Durante algum tempo as aulas de Filosofia Clínica aconteceram na Universidade Federal do Piauí, em Teresina. Em um pátio cercado de bambuzais, atendi a muitas pessoas em um período de aproximadamente dois anos. Mauro veio à consulta trazendo um livro que recomendava o diálogo, a expressão livre dos sentimentos, sobretudo dos medos, o abrir-se ao outro como maneira de aliviar sintomas e em alguns casos as questões mais profundas.

Para ele, isso não o livrava da asfixia. Isso o asfixiava. Sua historicidade era pontuada de explanações, conformações que mostravam que para ele as coisas não poderiam funcionar de outro modo.

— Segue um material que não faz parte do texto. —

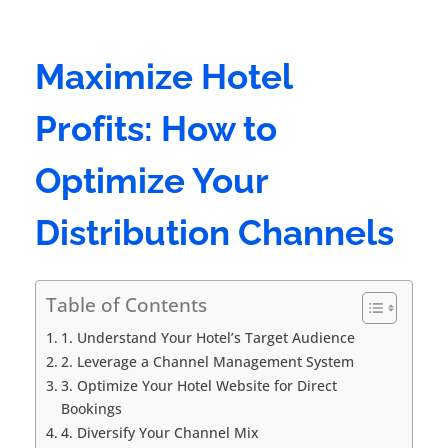
Maximize Hotel
Profits: How to
Optimize Your
Distribution Channels
Table of Contents
1. Understand Your Hotel’s Target Audience
2. Leverage a Channel Management System
3. Optimize Your Hotel Website for Direct
Bookings
4. Diversify Your Channel Mix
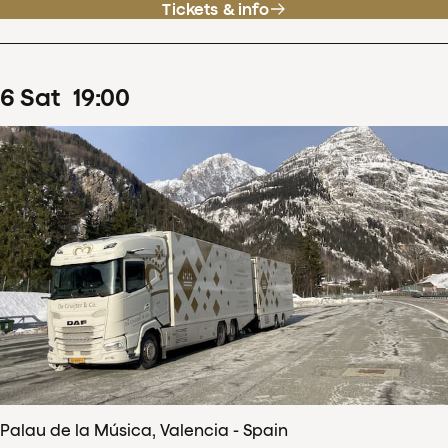
Tickets & info
6
Sat
19
:
00
Palau de la Música, Valencia - Spain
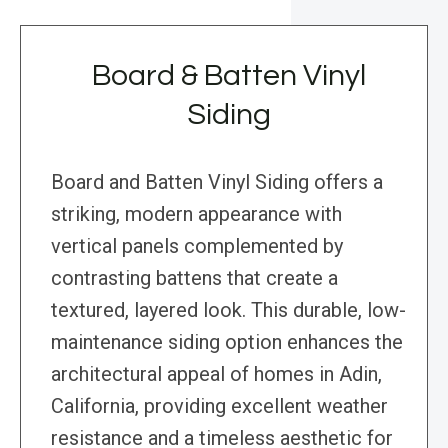
Board & Batten Vinyl
Siding
Board and Batten Vinyl Siding offers a
striking, modern appearance with
vertical panels complemented by
contrasting battens that create a
textured, layered look. This durable, low-
maintenance siding option enhances the
architectural appeal of homes in Adin,
California, providing excellent weather
resistance and a timeless aesthetic for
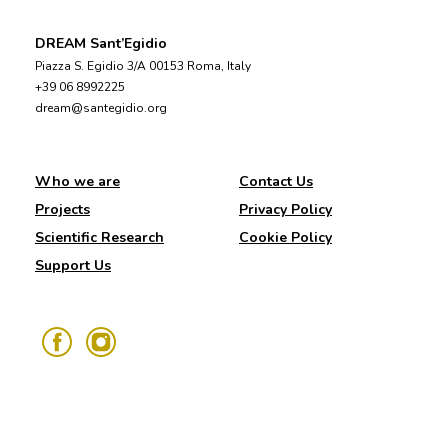
DREAM Sant’Egidio
Piazza S. Egidio 3/A 00153 Roma, Italy
+39 06 8992225
dream@santegidio.org
Who we are
Contact Us
Projects
Privacy Policy
Scientific Research
Cookie Policy
Support Us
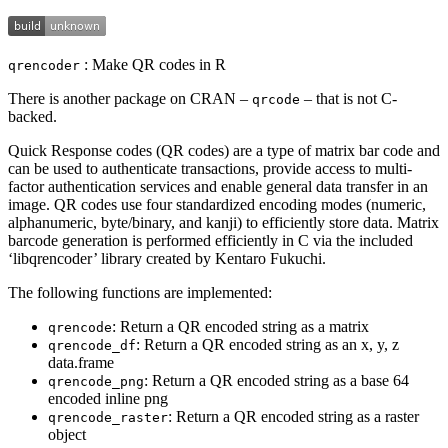
: Make QR codes in R
qrencoder
There is another package on CRAN –
– that is not C-
qrcode
backed.
Quick Response codes (QR codes) are a type of matrix bar code and
can be used to authenticate transactions, provide access to multi-
factor authentication services and enable general data transfer in an
image. QR codes use four standardized encoding modes (numeric,
alphanumeric, byte/binary, and kanji) to efficiently store data. Matrix
barcode generation is performed efficiently in C via the included
‘libqrencoder’ library created by Kentaro Fukuchi.
The following functions are implemented:
: Return a QR encoded string as a matrix
qrencode
: Return a QR encoded string as an x, y, z
qrencode_df
data.frame
: Return a QR encoded string as a base 64
qrencode_png
encoded inline png
: Return a QR encoded string as a raster
qrencode_raster
object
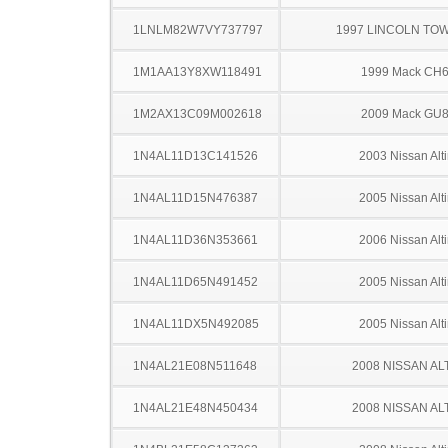
1LNLM82W7VY737797
1997 LINCOLN TO
1M1AA13Y8XW118491
1999 Mack CH
1M2AX13C09M002618
2009 Mack GU
1N4AL11D13C141526
2003 Nissan Alt
1N4AL11D15N476387
2005 Nissan Alt
1N4AL11D36N353661
2006 Nissan Alt
1N4AL11D65N491452
2005 Nissan Alt
1N4AL11DX5N492085
2005 Nissan Alt
1N4AL21E08N511648
2008 NISSAN AL
1N4AL21E48N450434
2008 NISSAN AL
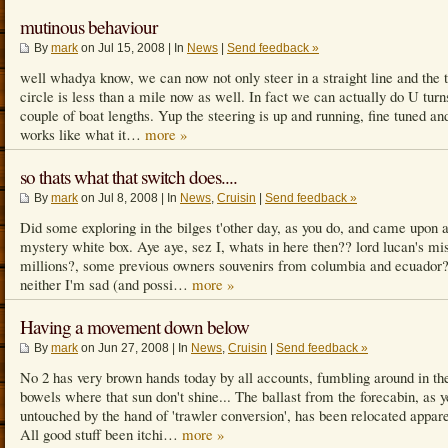
mutinous behaviour
By
mark
on Jul 15, 2008 | In
News
|
Send feedback »
well whadya know, we can now not only steer in a straight line and the 
circle is less than a mile now as well. In fact we can actually do U turn
couple of boat lengths. Yup the steering is up and running, fine tuned an
works like what it…
more »
so thats what that switch does....
By
mark
on Jul 8, 2008 | In
News
,
Cruisin
|
Send feedback »
Did some exploring in the bilges t'other day, as you do, and came upon 
mystery white box. Aye aye, sez I, whats in here then?? lord lucan's mi
millions?, some previous owners souvenirs from columbia and ecuador?.
neither I'm sad (and possi…
more »
Having a movement down below
By
mark
on Jun 27, 2008 | In
News
,
Cruisin
|
Send feedback »
No 2 has very brown hands today by all accounts, fumbling around in th
bowels where that sun don't shine... The ballast from the forecabin, as y
untouched by the hand of 'trawler conversion', has been relocated appare
All good stuff been itchi…
more »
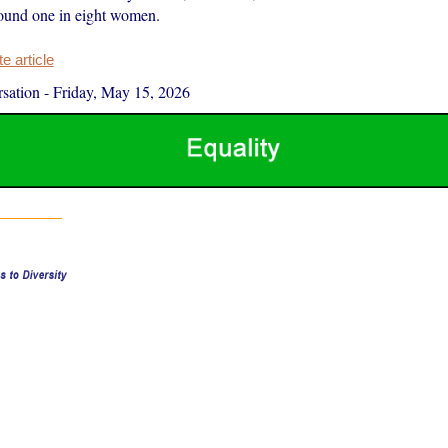
around one in eight women.
 article
sation
-
Friday, May 15, 2026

Não são poucas as pessoas que quando têm questões existenciais conflitantes costumam fazer um recolhimento; lambem suas feridas, cicatrizam alguns ferimentos, procedem em silêncio, longe das conversações, próximas aos monólogos. Somente após uma melhora subjetiva elas conseguem retomar o diálogo. De certo modo, o diálogo é contra-indicado a pessoas como Mauro em mais de uma vez.

Achar que uma conversa carinhosa, repleta de compreensão, é o caminho indicado pode levar a enganos dolorosos. Quem propõe a conversação pensa estar ajudando; quem é como Mauro pode estar experimentando o mesmo que aconteceu em Crime e Castigo, de Dostoievski. O pobre Raskolnikov em suas conversas com o comissário de polícia vai arruinando seu próprio equilíbrio.

“Eu costumo melhorar sufocando as minhas coisas” - falou Mauro. E no caso dele isso não se tratava de um sintoma.